The court then looked at the following factors-
1. Length of Mr Starr’s service- 21 years continuous employment
2. The quality of his service – he was described as a conscientious and competent employee by other staff members, including his manager and there was no evidence to suggested that he acted in any way other than impartially
3. The lack of evidence that the Department’s reputation was actually damaged,
4. Mr Starr’s clear and genuine remorse and regret for his conduct
5. Mr Starr did not intentionally seek to damage the Department’s reputation but his comments were situational in relation to other people’s posts. It was accepted that he made them, “impulsively and out of frustration and not maliciously.”

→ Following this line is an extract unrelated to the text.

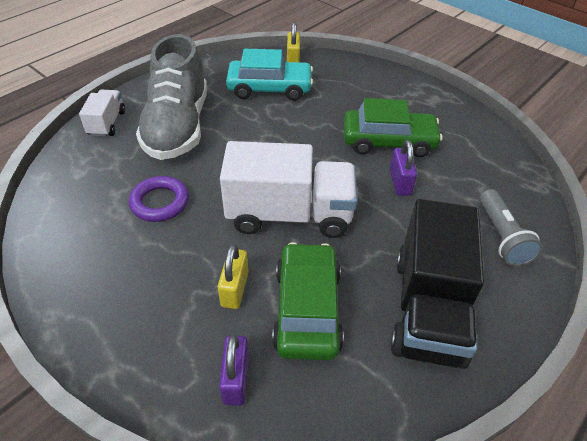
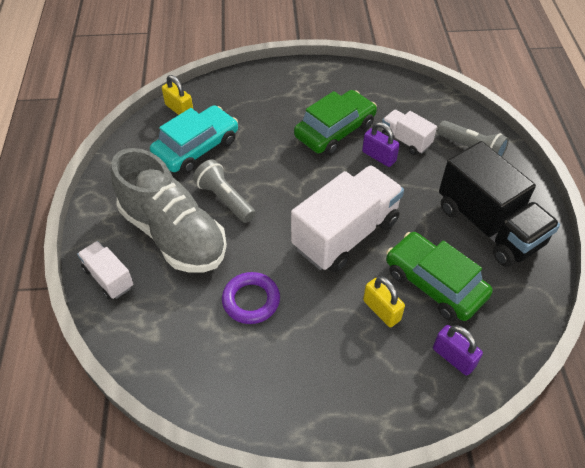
camera: 45 degrees left, 5 degrees up
none -> grey flashlight [193,159,256,223]
none -> white truck [382,110,437,155]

6. The dismissal of Mr Starr has had particularly harsh personal consequences for him. His job with the Department is the only job he has had since he was 19 years old. He has no qualifications which would assist him in gaining other employment.
The Court held that- “having regard to my findings concerning whether there was a valid reason for Mr Starr’s dismissal, it is clear that APS determined to dismiss Mr Starr based on a range of findings about his conduct which were, to a significant degree, unjustified. That raises a serious question as to whether Mr Starr would have been dismissed at all if the findings concerning his conduct had properly been confined to those limited matters which I have found constituted a valid reason for his dismissal, and had not wrongly been characterised as involving a deliberate and deceptive effort to bring the Department into disrepute. I consider it likely in that circumstance that lesser disciplinary sanctions would have at least been considered by the Department, and that a quite different outcome which allowed Mr Starr’s employment to continue but ensured that his misconduct would not be repeated may have ensued.

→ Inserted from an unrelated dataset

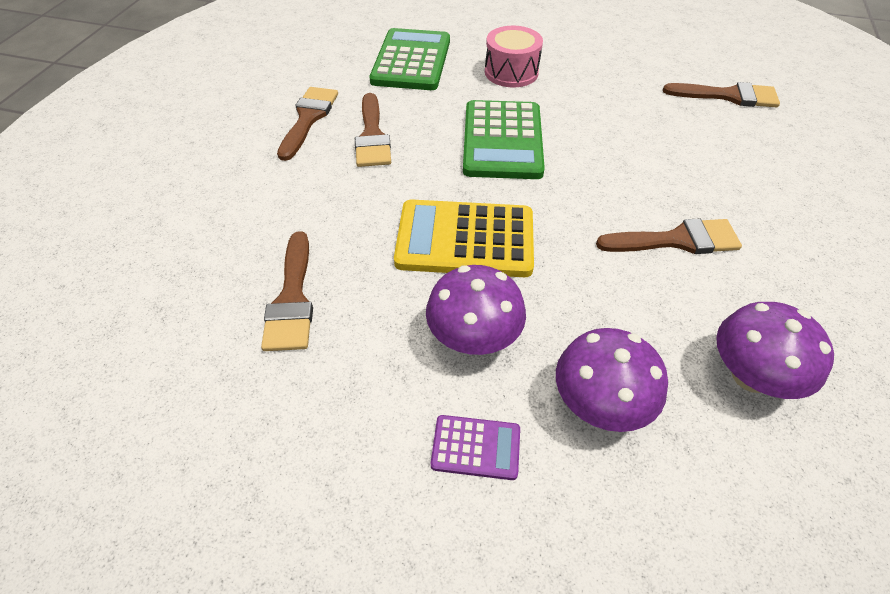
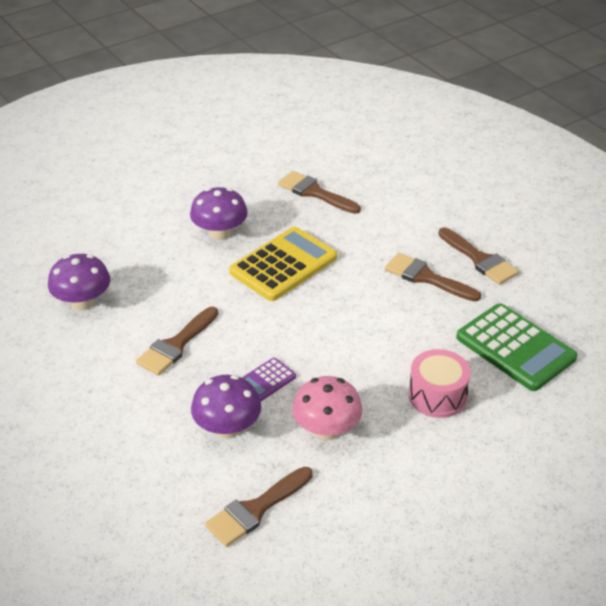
camera: 130 degrees right, 10 degrees down
purple calculator [431,415,520,480] -> purple calculator moved to [242,358,296,402]
green calculator [463,100,545,179] -> none
purple mushroom [556,328,668,432] -> purple mushroom moved to [191,375,261,439]
none -> pink mushroom [292,376,363,440]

The FWC found that the dismissal was harsh and ordered re-instatement and said that, “although I consider dismissal was a disproportionate response to this conduct, it was conduct which was worthy of a lesser but still significant disciplinary response. The significant financial loss which Mr Starr has suffered since his dismissal will thereby operate as a suitable sanction for his conduct. It will also serve as a signal to him, other employees of the Department and the public that conduct of the type he engaged in is unacceptable and not condoned by the Commission.”
This case highlights a number of factors. The Department had a good foundation to their action in that they had a Code of Conduct and a Social Media Policy. this was a good starting point and a necessary precursor to disciplining an employee in relation to social media posts. If your workplace does not have a Social Media Policy then you can purchase a template from EEO Specialists.
The Department appeared to follow an investigative process that followed the principles of natural justice. In order to ensure your workplace does this it is important to have a legally sound Complaint Management Policy and Procedure and qualified grievance officers who know how to conduct a workplace investigation.
Where the Department ultimately fell down was in assessing some behaviours as constituting a breach of their Code of Conduct (when they weren’t) and in dismissing the employee, in preference to providing a serious penalty that was not dismissal. In circumstances where the allegations are serious and a possible penalty is dismissal it can be benefical for an Employer to outsource the investigation to a legal practitioner who is versed in collecting evidence and weighing the evidence up to make a finding of fact.